=== Given data ===

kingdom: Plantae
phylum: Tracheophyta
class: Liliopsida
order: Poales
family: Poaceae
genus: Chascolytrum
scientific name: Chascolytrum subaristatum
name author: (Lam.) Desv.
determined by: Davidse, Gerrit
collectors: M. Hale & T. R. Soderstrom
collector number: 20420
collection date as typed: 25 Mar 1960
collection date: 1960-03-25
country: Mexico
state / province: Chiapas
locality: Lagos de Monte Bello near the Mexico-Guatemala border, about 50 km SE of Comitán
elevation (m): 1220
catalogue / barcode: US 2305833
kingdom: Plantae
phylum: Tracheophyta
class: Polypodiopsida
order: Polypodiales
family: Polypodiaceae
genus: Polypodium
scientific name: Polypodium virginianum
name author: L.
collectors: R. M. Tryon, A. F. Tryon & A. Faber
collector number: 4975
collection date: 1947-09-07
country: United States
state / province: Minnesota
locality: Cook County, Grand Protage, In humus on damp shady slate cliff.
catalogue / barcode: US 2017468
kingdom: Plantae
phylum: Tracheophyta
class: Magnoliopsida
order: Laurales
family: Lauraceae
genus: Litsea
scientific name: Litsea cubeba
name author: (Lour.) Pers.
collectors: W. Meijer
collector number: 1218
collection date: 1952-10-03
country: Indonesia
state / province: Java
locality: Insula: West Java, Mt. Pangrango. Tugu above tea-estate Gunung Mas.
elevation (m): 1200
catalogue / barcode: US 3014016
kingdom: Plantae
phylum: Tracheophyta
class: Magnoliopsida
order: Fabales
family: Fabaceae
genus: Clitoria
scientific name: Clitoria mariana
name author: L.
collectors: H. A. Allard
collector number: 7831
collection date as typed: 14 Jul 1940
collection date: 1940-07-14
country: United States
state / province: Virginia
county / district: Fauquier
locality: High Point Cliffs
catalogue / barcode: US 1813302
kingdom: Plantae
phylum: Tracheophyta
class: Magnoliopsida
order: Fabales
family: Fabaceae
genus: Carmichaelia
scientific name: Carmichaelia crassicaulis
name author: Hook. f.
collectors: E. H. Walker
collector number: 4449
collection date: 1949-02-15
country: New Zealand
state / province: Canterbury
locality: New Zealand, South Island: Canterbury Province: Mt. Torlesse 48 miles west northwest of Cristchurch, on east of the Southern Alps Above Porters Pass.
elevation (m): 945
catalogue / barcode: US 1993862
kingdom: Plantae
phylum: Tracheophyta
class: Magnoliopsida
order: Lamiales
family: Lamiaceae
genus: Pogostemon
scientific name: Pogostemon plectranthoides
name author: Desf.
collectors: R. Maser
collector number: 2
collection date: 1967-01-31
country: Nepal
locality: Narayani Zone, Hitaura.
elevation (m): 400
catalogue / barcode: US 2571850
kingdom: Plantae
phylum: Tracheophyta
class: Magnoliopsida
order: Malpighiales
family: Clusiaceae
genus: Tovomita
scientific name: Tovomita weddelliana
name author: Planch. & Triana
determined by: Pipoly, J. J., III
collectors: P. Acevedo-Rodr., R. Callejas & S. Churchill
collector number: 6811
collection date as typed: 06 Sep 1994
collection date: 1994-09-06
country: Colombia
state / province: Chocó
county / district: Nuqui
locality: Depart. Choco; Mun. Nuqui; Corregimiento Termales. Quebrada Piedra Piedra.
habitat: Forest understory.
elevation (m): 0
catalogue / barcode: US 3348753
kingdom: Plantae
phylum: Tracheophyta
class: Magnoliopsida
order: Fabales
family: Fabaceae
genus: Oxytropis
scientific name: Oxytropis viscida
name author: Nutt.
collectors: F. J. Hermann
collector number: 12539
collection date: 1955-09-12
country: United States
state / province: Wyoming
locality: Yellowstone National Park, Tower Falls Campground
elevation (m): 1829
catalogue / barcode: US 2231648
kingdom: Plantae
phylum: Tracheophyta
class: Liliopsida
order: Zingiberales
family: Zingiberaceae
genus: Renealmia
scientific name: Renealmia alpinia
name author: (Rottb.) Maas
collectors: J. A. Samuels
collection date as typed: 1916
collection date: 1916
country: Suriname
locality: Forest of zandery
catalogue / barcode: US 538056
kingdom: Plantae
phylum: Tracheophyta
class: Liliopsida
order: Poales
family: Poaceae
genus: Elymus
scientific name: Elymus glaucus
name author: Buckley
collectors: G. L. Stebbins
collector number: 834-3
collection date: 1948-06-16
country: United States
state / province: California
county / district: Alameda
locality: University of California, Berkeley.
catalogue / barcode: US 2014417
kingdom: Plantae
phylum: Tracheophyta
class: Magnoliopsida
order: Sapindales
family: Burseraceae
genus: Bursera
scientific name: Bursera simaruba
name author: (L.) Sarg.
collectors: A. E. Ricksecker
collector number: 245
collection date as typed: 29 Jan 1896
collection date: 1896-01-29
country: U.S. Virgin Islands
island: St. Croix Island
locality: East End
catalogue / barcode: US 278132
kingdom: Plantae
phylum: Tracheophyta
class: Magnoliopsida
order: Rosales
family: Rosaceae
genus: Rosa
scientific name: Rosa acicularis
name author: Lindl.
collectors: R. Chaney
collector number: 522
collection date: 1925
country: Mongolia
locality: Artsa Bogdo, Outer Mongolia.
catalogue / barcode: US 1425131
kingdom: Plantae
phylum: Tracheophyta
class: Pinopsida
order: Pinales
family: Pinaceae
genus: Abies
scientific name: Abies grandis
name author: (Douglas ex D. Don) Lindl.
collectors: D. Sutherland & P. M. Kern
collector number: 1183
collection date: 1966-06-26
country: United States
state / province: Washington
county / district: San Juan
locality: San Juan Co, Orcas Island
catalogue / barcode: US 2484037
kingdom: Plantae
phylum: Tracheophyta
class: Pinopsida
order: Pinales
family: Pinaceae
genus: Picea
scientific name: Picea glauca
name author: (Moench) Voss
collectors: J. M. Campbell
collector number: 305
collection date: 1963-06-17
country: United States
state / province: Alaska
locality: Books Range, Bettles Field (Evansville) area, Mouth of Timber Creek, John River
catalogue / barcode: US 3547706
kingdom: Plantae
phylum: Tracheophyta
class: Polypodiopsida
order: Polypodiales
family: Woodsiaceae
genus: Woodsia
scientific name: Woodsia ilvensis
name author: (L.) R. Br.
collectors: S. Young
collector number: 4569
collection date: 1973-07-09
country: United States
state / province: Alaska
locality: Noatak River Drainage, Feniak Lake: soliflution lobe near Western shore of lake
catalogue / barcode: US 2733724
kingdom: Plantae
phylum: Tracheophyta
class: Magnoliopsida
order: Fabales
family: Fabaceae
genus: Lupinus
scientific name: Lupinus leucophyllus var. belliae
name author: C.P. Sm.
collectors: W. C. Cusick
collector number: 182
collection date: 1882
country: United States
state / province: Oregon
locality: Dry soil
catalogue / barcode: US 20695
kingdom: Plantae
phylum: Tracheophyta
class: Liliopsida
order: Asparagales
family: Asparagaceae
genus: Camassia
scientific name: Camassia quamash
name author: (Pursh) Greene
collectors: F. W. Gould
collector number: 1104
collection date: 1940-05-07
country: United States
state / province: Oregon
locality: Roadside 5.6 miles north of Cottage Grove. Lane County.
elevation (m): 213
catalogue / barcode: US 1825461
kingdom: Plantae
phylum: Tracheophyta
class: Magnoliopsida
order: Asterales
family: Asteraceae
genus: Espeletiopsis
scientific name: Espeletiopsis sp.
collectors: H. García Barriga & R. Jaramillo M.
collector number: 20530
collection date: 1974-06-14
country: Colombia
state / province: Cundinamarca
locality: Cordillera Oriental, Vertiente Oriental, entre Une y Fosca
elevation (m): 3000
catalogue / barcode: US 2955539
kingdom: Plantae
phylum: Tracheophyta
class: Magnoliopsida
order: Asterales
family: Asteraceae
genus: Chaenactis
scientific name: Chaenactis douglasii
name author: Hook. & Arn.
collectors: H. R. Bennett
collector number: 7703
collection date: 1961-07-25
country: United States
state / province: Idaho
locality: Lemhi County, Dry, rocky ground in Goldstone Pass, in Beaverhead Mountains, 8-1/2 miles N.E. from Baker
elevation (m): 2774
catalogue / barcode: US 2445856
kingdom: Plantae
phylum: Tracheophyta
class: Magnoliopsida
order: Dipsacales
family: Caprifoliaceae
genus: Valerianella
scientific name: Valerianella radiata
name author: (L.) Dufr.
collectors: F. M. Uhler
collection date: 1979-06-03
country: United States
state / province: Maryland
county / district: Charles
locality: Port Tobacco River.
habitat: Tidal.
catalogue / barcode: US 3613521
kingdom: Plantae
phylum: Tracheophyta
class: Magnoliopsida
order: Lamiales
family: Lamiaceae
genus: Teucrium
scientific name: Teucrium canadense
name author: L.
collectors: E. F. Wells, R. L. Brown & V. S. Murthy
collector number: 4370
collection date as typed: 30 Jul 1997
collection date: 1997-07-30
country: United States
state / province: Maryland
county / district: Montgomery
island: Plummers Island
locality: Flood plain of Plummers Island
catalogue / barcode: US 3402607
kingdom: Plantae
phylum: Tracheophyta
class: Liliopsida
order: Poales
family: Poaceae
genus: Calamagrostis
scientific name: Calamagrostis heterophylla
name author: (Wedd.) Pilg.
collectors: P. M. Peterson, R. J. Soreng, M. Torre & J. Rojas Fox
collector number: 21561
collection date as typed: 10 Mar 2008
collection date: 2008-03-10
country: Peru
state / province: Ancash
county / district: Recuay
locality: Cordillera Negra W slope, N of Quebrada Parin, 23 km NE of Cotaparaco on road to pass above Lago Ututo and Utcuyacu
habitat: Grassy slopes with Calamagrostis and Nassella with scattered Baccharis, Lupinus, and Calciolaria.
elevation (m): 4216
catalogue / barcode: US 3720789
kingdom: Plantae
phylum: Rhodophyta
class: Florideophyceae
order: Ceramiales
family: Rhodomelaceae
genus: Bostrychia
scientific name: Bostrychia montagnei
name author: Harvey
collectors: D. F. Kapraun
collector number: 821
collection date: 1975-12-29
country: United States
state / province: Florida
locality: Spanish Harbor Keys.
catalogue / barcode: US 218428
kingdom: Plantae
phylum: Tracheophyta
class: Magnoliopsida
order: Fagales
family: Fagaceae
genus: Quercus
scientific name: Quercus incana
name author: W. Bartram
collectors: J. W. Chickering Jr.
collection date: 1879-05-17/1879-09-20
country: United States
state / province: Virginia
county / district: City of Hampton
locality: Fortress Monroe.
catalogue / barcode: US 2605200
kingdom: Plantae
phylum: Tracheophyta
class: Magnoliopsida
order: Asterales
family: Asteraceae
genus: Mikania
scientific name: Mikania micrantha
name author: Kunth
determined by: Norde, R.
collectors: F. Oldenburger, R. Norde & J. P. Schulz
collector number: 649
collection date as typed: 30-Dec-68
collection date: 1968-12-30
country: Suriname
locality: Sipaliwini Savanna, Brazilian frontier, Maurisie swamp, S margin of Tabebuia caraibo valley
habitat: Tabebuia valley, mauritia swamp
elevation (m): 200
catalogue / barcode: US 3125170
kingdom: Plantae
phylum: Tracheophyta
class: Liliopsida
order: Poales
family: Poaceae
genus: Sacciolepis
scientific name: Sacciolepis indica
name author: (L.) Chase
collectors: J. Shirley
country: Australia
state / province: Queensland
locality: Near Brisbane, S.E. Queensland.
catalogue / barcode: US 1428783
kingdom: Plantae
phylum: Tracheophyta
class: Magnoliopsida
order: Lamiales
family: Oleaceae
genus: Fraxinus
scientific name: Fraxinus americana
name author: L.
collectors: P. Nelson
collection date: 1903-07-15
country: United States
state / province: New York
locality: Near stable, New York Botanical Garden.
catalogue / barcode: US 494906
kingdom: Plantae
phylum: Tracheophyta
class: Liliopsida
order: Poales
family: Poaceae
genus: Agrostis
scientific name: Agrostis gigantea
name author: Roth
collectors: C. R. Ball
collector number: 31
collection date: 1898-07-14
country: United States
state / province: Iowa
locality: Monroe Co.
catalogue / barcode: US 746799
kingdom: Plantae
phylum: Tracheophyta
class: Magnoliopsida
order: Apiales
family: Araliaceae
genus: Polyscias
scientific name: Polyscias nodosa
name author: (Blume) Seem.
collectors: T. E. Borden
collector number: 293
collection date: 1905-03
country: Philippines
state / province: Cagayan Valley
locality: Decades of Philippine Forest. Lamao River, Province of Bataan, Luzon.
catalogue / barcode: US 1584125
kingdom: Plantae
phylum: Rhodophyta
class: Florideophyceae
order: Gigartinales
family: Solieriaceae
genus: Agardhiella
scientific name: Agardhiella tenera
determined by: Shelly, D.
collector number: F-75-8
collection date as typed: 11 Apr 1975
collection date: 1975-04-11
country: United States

===

[Aim of the exercise]: Rewrite the entries from the line with "collection date: 1896-01-29" up to and including the line with "catalogue / barcode: US 1425131", substituting "site" for "locality" and leaving everything else as it is.

[Solution to this exercise]:
collection date: 1896-01-29
country: U.S. Virgin Islands
island: St. Croix Island
site: East End
catalogue / barcode: US 278132
kingdom: Plantae
phylum: Tracheophyta
class: Magnoliopsida
order: Rosales
family: Rosaceae
genus: Rosa
scientific name: Rosa acicularis
name author: Lindl.
collectors: R. Chaney
collector number: 522
collection date: 1925
country: Mongolia
site: Artsa Bogdo, Outer Mongolia.
catalogue / barcode: US 1425131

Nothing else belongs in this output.